The reason we should bother is because as long as we are alive, the one guarantee is that we must work to survive. So you call it, dim your light because perfectionism and comparison rule you, and do something you hate for the rest of your life because you were too afraid, too lazy, or both to share your gifts with the world? Or make the conscious decision to override the internal haters (perfectionism and comparison), and share your truth, your inspiration, your knowledge because it has to be done.

If not you, then who? The main thing is to begin. With each step of the way it gets easier, that is one thing I can promise you.

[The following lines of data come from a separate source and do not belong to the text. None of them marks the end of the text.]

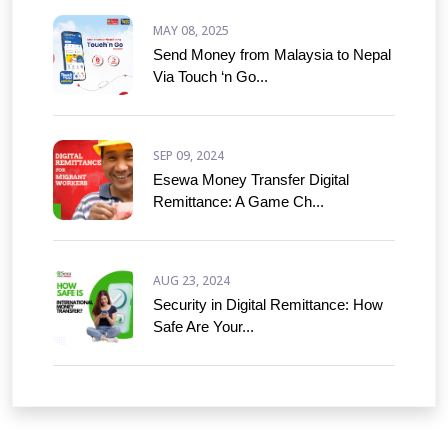
MAY 08, 2025
Send Money from Malaysia to Nepal
Via Touch ‘n Go...
SEP 09, 2024
Esewa Money Transfer Digital
Remittance: A Game Ch...
AUG 23, 2024
Security in Digital Remittance: How
Safe Are Your...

An affirmation I frequently repeat, especially when perfectionism or comparison creeps in is, “Better done than perfect.” Better done than perfect. Say it out loud, see how it lands on your heart.

Even the Bhagavad Gita touches on this in Sloka 18:48, “One ought not give up the work to which one was born, though it has imperfections; for all undertakings are beset with imperfections, as fire with smoke.”

The refinement and genius will reveal itself over time IF you just begin. Without the beginning there is no creation. Whatever it is you are called to do, consider this an invitation to begin. Ask yourself, what’s one thing you can do today to move the needle in the direction of your wildest dreams? For me, you’re reading it right now.